Parminder Singh, Twitter’s MD for Southeast Asia, India, the Middle East and North Africa, is a busy man. In any given week, he is shuttling among all of the above geographies, pitching advertisers on the benefits of Twitter.
Singh, an ex Googler, won’t divulge country-specific numbers, but said all of the regions he oversees are showing strong growth in terms of usage and increased advertiser interest. As of December, the social network’s global average monthly user base grew 30 per cent to 241 million, and mobile user numbers rose 37 per cent to 184 million—representing 76 per cent of total users. But it’s advertising revenue that Singh is responsible for. He sat down with Campaign Asia-Pacific to discuss how the social network is engaging with brands, as well as how brands can best employ the medium.
What is Twitter’s strategy in the regions you manage?
The usage of Twitter is very strong in this region, and brands realise that. The question they’re asking is not 'Why should we advertise?', but 'How should we advertise?'. And a lot of our time is spent talking to advertisers to make sure they know how to use this medium. To make that happen, we have to make sure we have the right set of people. So hiring across the region is a priority for us.
We believe Twitter is unique as a product for everyone, everywhere. We want to make sure that when people join Twitter, content discovery is seamless. Another key goal is deep and meaningful engagement. So we’re launching products that ensure that. For example, in December Twitter introduced Media Forward, which allows users' photos and Vine videos to feature upfront. That’s helped increase engagement rates by 35 per cent.
Ultimately, we want to make sure we’re in front of advertisers across all major countries.
How many active users do you have in Asia?
We don’t share country active users. But obviously these are markets that show a great interest on Twitter and have strong user bases. We are making sure we reach out to top brand advertisers in these markets. We are also represented by resellers who ensure we are providing scale in these markets.
Ctritics have said growth in user base is slowing, and that supposedly a third of users on Twitter are inactive. What is Twitter doing about these issues?
The user base is growing, but of course it’s off of a larger base. We have grown 30 per cent, and that’s strong growth. The new features we’re introducing have a long-term impact. 37 per cent mobile user growth is an important metric. I would point you to the revenue numbers too. Ad revenue grew 121 per cent. Outside of the US, revenue increased 200 per cent.
That said, we want to make sure we introduce features to make sure this growth is faster and make sure all new users are able to understand and use our products seamlessly.
How are advertisers receiving Twitter?
Advertisers want to make the best use of this medium. At Twitter, we take brands through a four-stage process. First, look at it in an episodic, planned manner. It’s a great complementary medium. Whether you advertise across print or television, add Twitter as a component and it’s sure to supercharge the campaign.
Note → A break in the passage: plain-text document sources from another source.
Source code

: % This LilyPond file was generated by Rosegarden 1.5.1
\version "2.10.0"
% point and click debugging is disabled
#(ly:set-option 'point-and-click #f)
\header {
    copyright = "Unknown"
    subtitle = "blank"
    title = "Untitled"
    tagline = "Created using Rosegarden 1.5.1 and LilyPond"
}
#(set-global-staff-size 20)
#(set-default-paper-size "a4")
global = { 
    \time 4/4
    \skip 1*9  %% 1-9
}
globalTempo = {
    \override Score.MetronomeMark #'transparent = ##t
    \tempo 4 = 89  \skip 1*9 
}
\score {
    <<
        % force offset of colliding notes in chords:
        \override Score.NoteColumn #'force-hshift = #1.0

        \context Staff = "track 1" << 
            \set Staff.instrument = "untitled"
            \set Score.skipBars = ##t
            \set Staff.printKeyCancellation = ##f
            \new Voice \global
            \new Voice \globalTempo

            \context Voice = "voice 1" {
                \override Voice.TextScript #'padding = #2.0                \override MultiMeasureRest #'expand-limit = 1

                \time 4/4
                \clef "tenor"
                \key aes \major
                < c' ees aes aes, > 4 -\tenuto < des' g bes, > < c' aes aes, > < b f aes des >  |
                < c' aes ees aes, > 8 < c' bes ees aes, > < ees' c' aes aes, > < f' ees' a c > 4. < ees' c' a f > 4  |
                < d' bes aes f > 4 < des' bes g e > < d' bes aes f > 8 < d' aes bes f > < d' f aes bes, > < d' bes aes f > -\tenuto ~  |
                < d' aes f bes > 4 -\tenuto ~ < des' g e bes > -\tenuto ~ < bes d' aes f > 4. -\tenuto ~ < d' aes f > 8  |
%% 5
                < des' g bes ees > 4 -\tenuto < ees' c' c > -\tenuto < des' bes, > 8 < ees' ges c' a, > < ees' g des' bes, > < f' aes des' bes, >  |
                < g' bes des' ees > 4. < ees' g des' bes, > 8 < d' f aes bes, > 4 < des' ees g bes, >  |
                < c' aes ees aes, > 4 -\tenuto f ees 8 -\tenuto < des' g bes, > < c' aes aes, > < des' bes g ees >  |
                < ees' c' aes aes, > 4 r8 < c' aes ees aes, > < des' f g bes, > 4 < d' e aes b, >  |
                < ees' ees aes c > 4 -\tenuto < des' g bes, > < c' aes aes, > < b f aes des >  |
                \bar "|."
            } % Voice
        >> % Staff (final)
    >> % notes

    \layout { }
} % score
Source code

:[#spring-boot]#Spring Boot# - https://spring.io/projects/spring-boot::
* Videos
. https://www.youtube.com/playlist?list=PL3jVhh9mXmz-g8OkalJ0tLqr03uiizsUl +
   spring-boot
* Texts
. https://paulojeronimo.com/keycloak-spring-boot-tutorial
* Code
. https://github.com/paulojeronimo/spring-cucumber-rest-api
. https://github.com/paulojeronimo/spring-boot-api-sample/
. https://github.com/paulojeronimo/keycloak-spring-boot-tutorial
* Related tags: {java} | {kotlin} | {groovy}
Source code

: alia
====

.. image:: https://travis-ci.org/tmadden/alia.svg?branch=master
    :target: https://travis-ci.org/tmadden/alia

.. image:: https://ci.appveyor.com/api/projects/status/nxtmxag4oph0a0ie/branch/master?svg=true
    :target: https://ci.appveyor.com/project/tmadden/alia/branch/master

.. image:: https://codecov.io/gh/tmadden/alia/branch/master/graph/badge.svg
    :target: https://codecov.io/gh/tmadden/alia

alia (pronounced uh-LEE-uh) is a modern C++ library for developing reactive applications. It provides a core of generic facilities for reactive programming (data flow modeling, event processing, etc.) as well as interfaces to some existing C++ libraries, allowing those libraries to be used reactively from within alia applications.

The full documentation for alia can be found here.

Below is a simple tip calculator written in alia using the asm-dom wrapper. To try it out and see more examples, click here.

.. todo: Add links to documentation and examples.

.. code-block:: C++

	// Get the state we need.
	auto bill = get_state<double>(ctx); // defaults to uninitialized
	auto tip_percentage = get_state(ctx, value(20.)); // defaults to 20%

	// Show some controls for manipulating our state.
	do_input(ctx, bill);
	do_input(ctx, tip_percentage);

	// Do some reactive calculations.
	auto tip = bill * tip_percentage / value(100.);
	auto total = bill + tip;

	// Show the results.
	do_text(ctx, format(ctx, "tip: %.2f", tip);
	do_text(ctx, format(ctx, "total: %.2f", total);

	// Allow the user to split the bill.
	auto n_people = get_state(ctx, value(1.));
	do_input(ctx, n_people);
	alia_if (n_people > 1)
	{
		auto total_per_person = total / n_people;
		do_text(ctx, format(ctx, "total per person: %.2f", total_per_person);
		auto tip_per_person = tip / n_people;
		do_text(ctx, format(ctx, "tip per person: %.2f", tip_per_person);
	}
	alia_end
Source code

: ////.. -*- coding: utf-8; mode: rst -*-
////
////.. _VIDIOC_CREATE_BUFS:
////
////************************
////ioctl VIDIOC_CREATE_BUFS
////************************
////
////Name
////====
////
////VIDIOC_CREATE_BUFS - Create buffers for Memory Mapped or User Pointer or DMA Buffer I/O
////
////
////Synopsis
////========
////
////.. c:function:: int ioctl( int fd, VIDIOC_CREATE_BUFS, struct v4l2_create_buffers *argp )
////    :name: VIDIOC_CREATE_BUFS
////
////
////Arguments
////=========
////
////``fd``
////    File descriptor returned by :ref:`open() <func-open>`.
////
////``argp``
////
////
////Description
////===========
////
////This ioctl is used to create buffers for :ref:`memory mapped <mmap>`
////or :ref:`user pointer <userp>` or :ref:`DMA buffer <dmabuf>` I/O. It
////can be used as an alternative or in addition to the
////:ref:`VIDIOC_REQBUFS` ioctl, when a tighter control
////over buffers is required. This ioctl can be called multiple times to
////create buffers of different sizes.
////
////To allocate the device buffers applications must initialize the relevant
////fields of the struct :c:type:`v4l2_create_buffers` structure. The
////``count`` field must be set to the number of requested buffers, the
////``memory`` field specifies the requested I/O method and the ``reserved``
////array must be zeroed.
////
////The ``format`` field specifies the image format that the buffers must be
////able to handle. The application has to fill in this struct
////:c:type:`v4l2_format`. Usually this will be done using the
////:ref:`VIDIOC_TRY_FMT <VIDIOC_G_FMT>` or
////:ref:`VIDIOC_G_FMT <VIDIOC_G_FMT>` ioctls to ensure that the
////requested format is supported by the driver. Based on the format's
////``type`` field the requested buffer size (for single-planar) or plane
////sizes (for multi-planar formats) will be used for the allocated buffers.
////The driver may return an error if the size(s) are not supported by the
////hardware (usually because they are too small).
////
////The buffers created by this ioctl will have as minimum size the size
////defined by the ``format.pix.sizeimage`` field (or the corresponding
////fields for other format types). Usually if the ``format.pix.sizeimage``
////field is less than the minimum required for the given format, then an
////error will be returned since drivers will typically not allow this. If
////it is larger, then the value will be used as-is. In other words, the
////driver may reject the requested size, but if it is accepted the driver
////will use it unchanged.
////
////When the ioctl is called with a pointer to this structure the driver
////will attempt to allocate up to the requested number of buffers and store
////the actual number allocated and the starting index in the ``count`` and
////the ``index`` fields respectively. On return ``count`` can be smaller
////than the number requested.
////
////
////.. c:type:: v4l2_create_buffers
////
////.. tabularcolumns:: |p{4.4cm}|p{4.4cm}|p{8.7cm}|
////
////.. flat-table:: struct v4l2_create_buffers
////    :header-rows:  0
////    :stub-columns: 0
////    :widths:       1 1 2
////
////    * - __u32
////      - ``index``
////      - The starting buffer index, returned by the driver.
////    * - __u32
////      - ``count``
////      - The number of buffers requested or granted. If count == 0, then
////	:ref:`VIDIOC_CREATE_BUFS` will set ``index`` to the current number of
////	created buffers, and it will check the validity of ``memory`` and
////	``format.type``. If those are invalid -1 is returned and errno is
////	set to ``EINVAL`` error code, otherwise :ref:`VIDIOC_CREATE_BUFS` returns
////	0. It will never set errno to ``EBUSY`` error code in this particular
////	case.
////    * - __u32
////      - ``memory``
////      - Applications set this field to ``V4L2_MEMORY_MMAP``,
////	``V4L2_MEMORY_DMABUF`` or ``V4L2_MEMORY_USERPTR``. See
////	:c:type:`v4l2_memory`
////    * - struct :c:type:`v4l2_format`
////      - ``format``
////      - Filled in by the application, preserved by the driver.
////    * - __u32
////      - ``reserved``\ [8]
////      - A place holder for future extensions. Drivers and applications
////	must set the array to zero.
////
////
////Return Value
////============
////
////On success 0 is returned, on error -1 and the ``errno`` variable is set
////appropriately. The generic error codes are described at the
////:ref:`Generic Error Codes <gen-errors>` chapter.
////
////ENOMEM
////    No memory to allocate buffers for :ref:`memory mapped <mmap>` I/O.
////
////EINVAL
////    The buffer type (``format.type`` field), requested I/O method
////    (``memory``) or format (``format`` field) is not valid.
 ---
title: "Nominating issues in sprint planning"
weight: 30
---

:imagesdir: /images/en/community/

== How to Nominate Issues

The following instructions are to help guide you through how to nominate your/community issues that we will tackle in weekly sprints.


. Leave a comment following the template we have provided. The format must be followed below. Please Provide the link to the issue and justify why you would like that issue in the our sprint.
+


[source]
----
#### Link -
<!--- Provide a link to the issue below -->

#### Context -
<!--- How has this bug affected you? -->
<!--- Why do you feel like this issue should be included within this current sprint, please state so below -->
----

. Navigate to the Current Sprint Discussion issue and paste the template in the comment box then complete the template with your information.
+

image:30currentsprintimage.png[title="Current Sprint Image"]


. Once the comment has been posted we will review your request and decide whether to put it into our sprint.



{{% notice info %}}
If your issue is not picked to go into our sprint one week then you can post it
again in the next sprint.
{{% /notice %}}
Next, we encourage brands to move from a planned, episodic stage to a ‘planned, always-on’ stage, where they start being part of conversations relevant to their product. In Singapore for example, if you are a food brand, it is important to note that conversations around hunger peak every day at 2 am and then at 8 am.
The third step is user response. People like to respond and talk to brands on a regular basis. Some advertisers use response as an advertising campaign itself.
Finally, we urge brands to think of cultural moments around Twitter and be a part of it. Look at the Winter Olympics—we had 40 million tweets on it. If you are a brand for whom being associated with the Games is important, then you should become a part of the conversation.
What are some of the marquee Twitter campaigns in Asia?
One great example is Nandos. It ran a campaign in Singapore and Malaysia with the intent to get people to express what they truly feel. Nandos used the hashtag 'justsaylah'—very local and contextual—and urged users to name the one person they think about everyday. This campaign got an engagement result of 10 per cent. It also positioned Nandos as a brand that allows people to express themselves. Engagement has an impact on purchase intent. An engaged user shows 30 per cent more favourability towards a brand and 53 per cent higher purchase intent.